Hurricane Irene leaves $7b damage in trail, kills 21
Stripped of hurricane rank, Tropical Storm Irene spent the last of its fury yesterday, leaving treacherous flooding and millions without power – but an unfazed New York and relief that it was nothing like the nightmare authorities feared.
Slowly, the East Coast surveyed the damage, up to $7 billion by one private estimate. The center of Irene crossed into Canada late yesterday, but for many in the United States the danger had not passed.
Rivers and creeks turned into raging torrents tumbling with limbs and parts of buildings in northern New England and upstate New York.
“This is not over,’’ President Obama said yesterday afternoon.
Flooding was widespread in Vermont, where parts of Brattleboro, Bennington, and several other communities were submerged.
One woman was swept away and feared drowned in the Deerfield River.
In Philadelphia, the mayor lifted the city’s first state of emergency since 1986.
The storm was blamed for the collapses of seven buildings, but no one was hurt and everyone was accounted for. People kept their eyes on the rivers. The Schuylkill was expected to reach 15 feet.
Meanwhile, the nation’s most populous region looked to a new week and the arduous process of getting back to normal.
New York lifted its evacuation order for 370,000 people and said it hoped to have its subway, shut down for the first time by a natural disaster, rolling again today, though maybe not in time for the morning commute. Philadelphia restarted its trains and buses.
“All in all,’’ said Mayor Michael Bloomberg of New York, “we are in pretty good shape.’’
At least 21 people died, most of them when trees crashed through roofs or onto cars.
The main New York power company, Consolidated Edison, did not have to go through with a plan to cut electricity to Lower Manhattan to protect its equipment. Engineers had worried that salty seawater would damage the wiring.
The center of Irene passed over Central Park at midmorning, with the storm packing 65 mile-per-hour winds.
By evening, with its giant figure-six shape brushing over New England and drifting east, it was down to 50 miles per hour. It was expected to drift into Canada.
The Northeast was spared the urban nightmare some had worried about – crippled infrastructure, stranded people, and windows blown out of skyscrapers. Early assessments showed “it wasn’t as bad as we thought it would be,’’ Governor Chris Christie of New Jersey said.
Later in the day, the extent of the damage became clearer. Flood waters were rising across New Jersey, closing side streets and major highways, including the New Jersey Turnpike and Interstate 295.
In Essex County, authorities used a 5-ton truck to ferry people away from their homes as the Passaic River neared its expected crest last night.
Twenty homes on Long Island Sound in Connecticut were destroyed by churning surf. The torrential rain chased hundreds of people in upstate New York from their homes and washed out 137 miles of the state’s main highway.
The storm system knocked out power for 4 1/2 million people along the Eastern Seaboard. Power companies were picking through uprooted trees and reconnecting lines in the South and had restored electricity to hundreds of thousands of people by yesterday afternoon.

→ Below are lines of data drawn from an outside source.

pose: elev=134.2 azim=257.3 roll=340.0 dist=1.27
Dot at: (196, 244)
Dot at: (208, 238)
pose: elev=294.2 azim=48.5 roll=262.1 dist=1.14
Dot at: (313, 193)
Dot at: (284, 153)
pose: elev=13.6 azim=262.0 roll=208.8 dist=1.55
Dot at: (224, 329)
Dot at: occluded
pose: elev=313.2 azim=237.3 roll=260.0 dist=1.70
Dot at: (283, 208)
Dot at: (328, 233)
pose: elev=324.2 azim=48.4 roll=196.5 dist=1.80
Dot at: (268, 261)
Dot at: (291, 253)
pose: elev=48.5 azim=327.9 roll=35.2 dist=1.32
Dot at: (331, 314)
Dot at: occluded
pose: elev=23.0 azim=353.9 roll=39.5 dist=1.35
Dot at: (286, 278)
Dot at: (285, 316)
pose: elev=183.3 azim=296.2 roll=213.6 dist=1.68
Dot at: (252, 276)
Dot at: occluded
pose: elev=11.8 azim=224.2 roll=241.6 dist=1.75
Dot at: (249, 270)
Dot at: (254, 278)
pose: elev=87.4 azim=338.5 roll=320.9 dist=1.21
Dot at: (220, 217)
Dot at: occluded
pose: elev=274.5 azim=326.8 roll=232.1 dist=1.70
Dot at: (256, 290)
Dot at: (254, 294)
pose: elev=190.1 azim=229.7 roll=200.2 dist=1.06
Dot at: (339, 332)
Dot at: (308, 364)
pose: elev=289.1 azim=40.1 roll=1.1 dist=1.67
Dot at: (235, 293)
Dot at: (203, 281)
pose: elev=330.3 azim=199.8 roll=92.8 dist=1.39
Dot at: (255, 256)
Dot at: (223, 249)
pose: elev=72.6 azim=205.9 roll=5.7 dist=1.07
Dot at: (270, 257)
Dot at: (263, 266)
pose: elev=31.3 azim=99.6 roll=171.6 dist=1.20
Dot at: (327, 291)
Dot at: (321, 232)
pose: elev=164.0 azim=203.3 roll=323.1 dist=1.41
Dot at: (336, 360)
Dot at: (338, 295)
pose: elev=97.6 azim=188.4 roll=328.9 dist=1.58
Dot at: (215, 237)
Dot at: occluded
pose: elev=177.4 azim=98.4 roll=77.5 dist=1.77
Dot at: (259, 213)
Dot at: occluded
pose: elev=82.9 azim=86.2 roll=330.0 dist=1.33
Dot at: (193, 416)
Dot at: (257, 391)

The director of the Canadian Hurricane Centre, Chris Fogarty, warned of flooding and wind damage in eastern Canada and said the heaviest rainfall was expected in Quebec, where about 250,000 homes were without power.
In the United States, with the worst of the storm over, hurricane experts assessed the preparations and concluded that, far from hyping the danger, authorities had done the right thing by being cautious.
Max Mayfield, former director of the National Hurricane Center, called it a textbook case.
“They knew they had to get people out early,’’ he said. “I think absolutely lives were saved.’’
In the storm’s wake, hundreds of thousands of passengers still had to get where they were going. Airlines said about 9,000 flights were canceled.
Officials said the three major New York-area airports will resume most flights this morning. Philadelphia International Airport reopened in the afternoon, and flights resumed around Washington, which took a glancing blow from the storm.
In the South, authorities still were not sure how much damage had been done. Governor Beverly Perdue of North Carolina said some parts of her state were unreachable.
Governor Bob McDonnell of Virginia had initially warned that Irene could be a catastrophic monster with record storm surges of up to 8 feet. But the mayor of Virginia Beach suggested on Twitter that the damage was not as bad as feared, as did the mayor of Ocean City, Md.
The 21 deaths attributed to the storm included six in North Carolina, four in Virginia, four in Pennsylvania, two in New York, two in rough surf in Florida, and one each in Connecticut, Maryland, and New Jersey.